I made no attempt to sensor my answer. not that I often do, but in this instance I made even less attempt to do so.

So now that I've copped to that, let's move on shall we?

Back to Ms. Beth and I........

I started writing the following a couple of weeks ago.

My mother and I today:

On Easter this year, my mother called and I passed the phone to my sister without answering it. My niece noticed and giggled. "Is that Nana?" she asked.
I gave my sister a "busted" glance and said no. My niece didn't believe me and said so aloud.

I avoid her. I love her. I admire her. I can't deal with her. My struggle with her is which came first? Was it her alienation or mine? I don't know. I've been asking myself for the better part of my life how this came to be and the best that I can come up with is that it's a little of both. I look like my mother, I talk like her, and I often think like her. I have come to realize that it is herself that she has such difficulty loving. And that makes it hard for her to love me.

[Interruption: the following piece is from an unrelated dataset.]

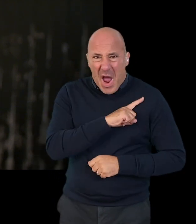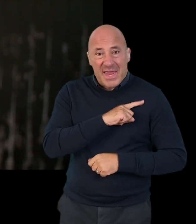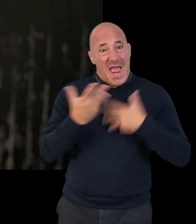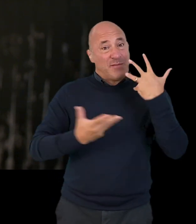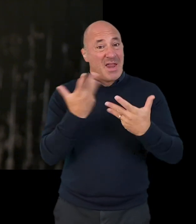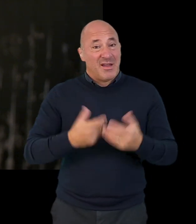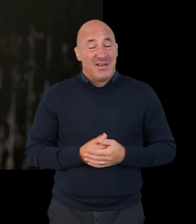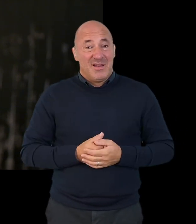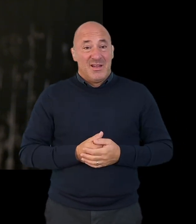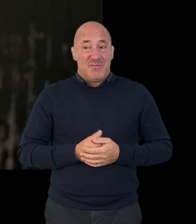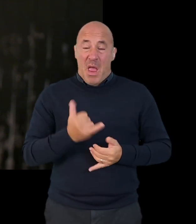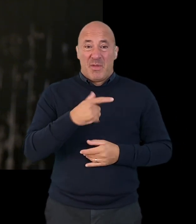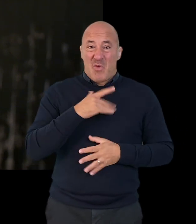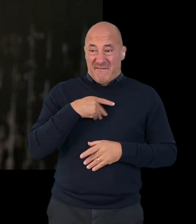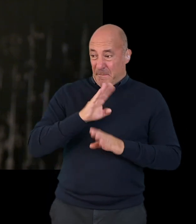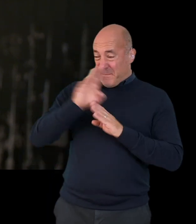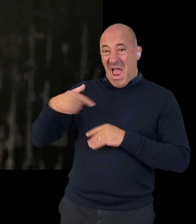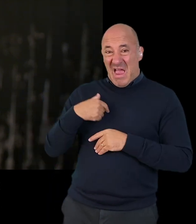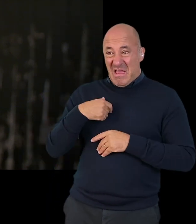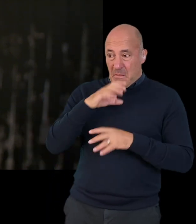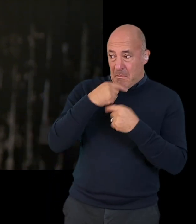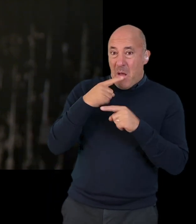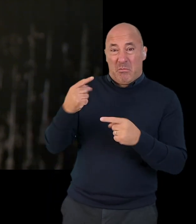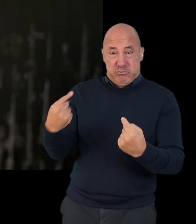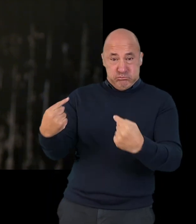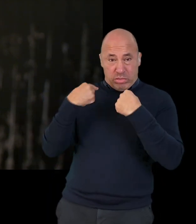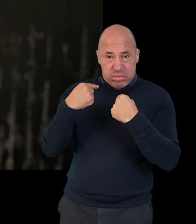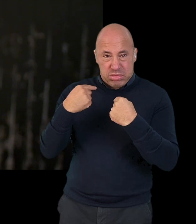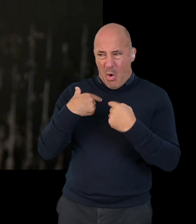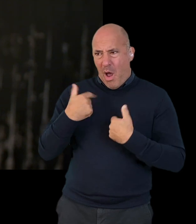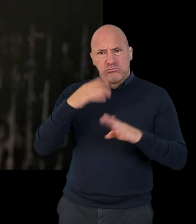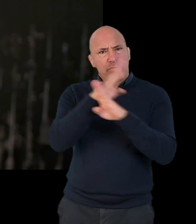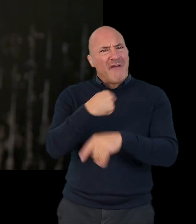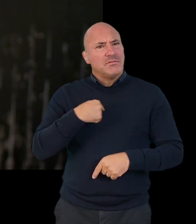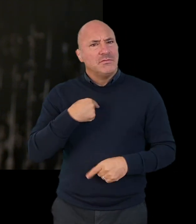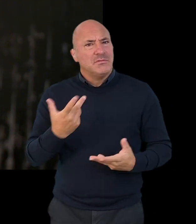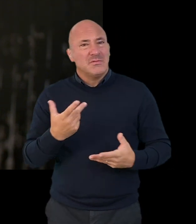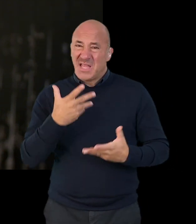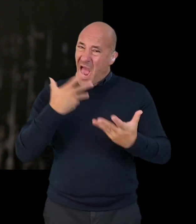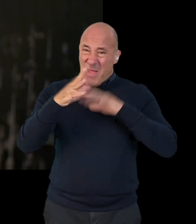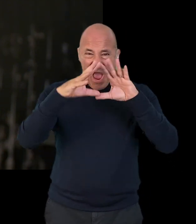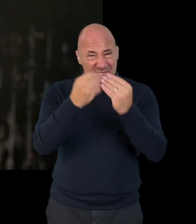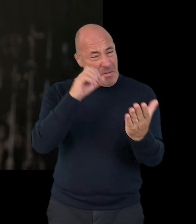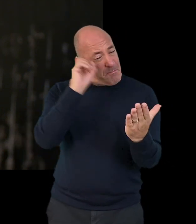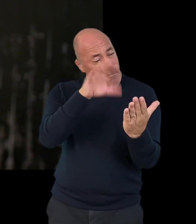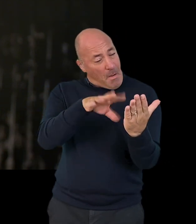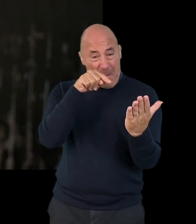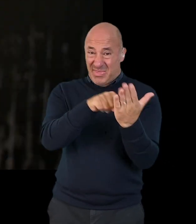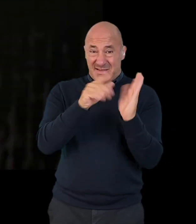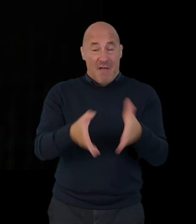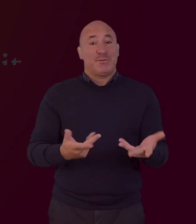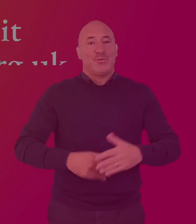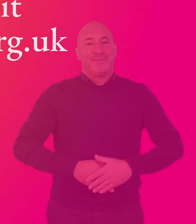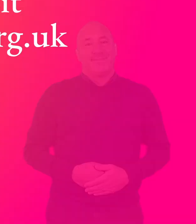And why would you hide it? Because you fear persecution or because you're a private person? You need to explain all this and you need to discuss it in your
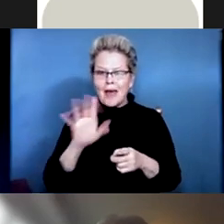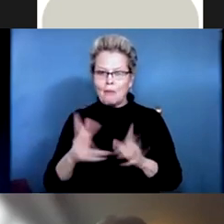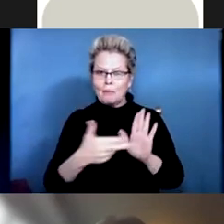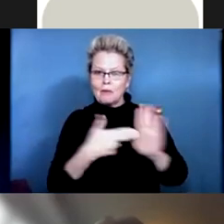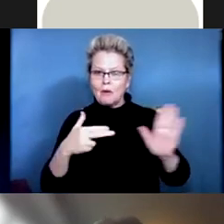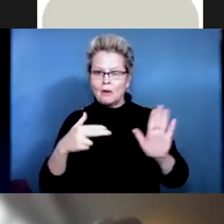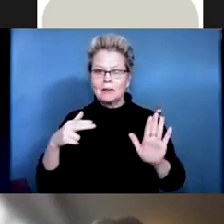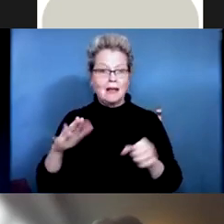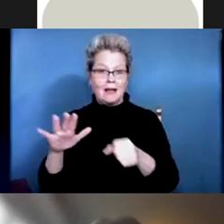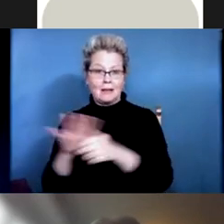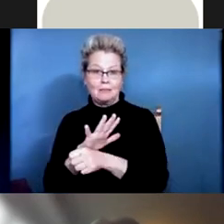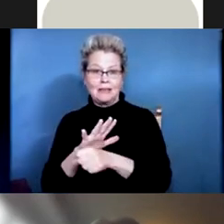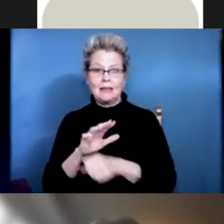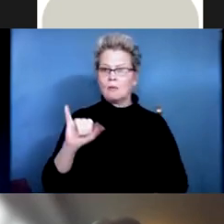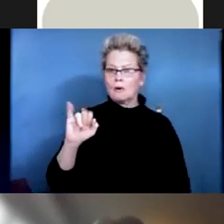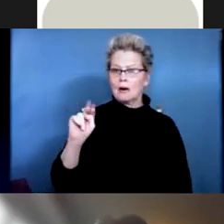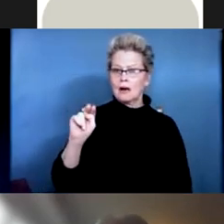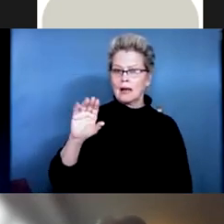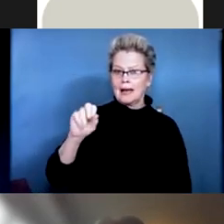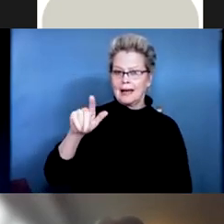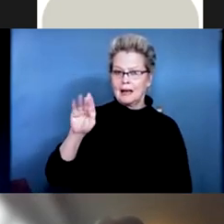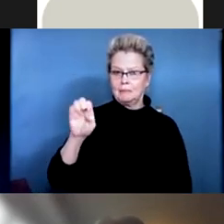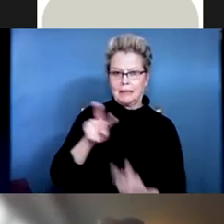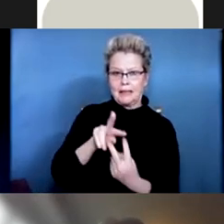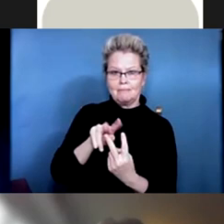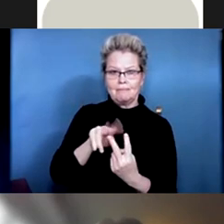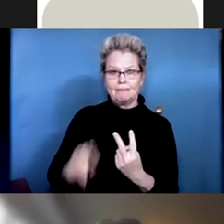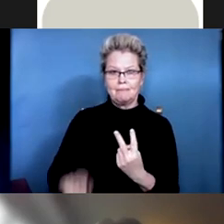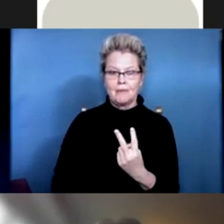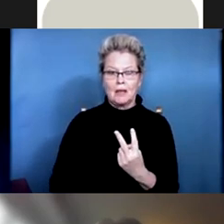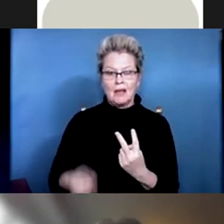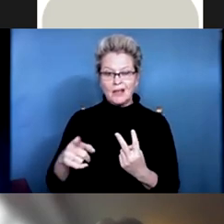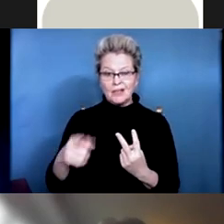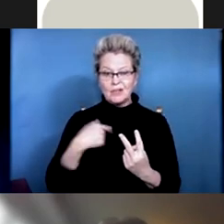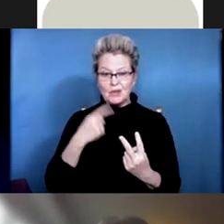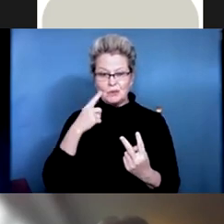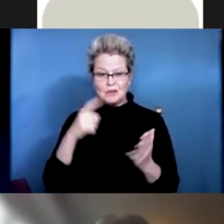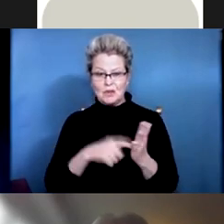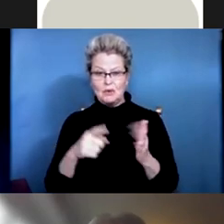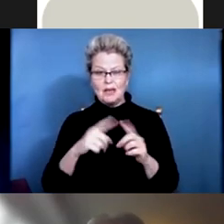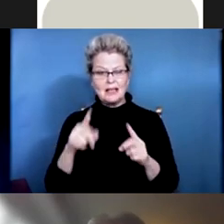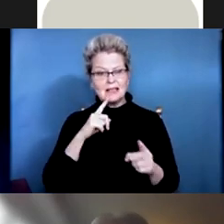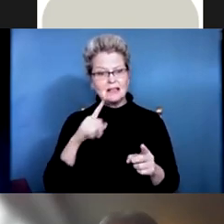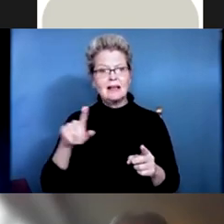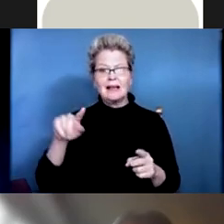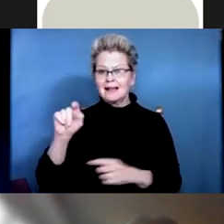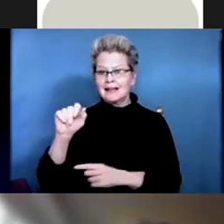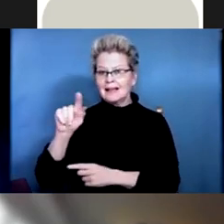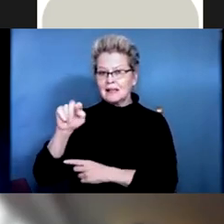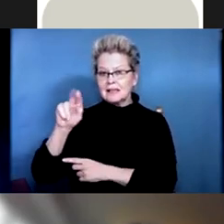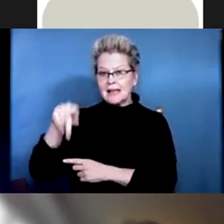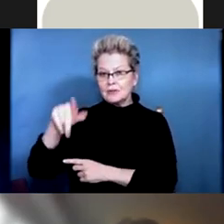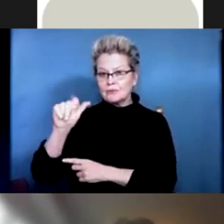breakdown. So generally, there's more people with tetraplegia or the old term quadriplegia.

I'm going to see her next week. For reasons that seem as complex and convoluted as an Escher piece, despite all that I've previously stated about the relationship between my mother and I, one thing has remained constant and contrary to all else: she and I are so much better when it's just the two of us (odd, I know). It seems that the the thin web that binds us is stressed so tenuously when any other variable is introduced to the situation. It seems that all it takes is one child, one sibling, one bystander.......and every action is an insult, a jab.

I stopped there. I honestly don't understand the rest. How do you explain something that makes no sense to you? Sometimes I get sick of trying to figure her out. I tire of rehashing her actions and reactions looking for some reason, a concrete nugget that I can point to and kick about and identify as the source of all the world's ills. Or just hers.

Rationally, I know that that won't happen. (But ahhhh! wouldn't it be nice!) I know that, just like me and like you, she is complicated and there never was just one thing that mucked up the works for her. Who she is today is a constantly affected by her experiences past and present. So this is my present. And I told you how it all began.
Someday we'll get to all the stuff that happened in between.